# WHAT THIS TASK INVOLVES
Copy out only those lines running from the line with "right eye: (44, 195)" to the end of the listing, keeping each one exactly as it is.
•••
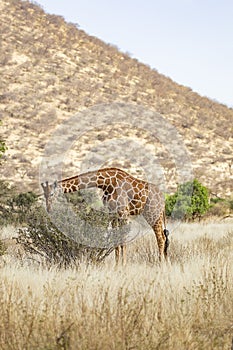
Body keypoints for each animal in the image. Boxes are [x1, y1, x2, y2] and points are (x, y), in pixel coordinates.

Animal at [41, 168, 169, 264]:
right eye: (44, 195)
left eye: (51, 194)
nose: (48, 209)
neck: (106, 183)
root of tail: (162, 198)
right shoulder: (112, 214)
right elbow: (116, 242)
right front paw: (117, 267)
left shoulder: (124, 212)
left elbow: (123, 241)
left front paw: (124, 265)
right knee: (164, 237)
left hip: (153, 214)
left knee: (161, 238)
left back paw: (161, 264)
•••
# YOUR RESPONSE
right eye: (44, 195)
left eye: (51, 194)
nose: (48, 209)
neck: (106, 183)
root of tail: (162, 198)
right shoulder: (112, 214)
right elbow: (116, 242)
right front paw: (117, 267)
left shoulder: (124, 212)
left elbow: (123, 241)
left front paw: (124, 265)
right knee: (164, 237)
left hip: (153, 214)
left knee: (161, 238)
left back paw: (161, 264)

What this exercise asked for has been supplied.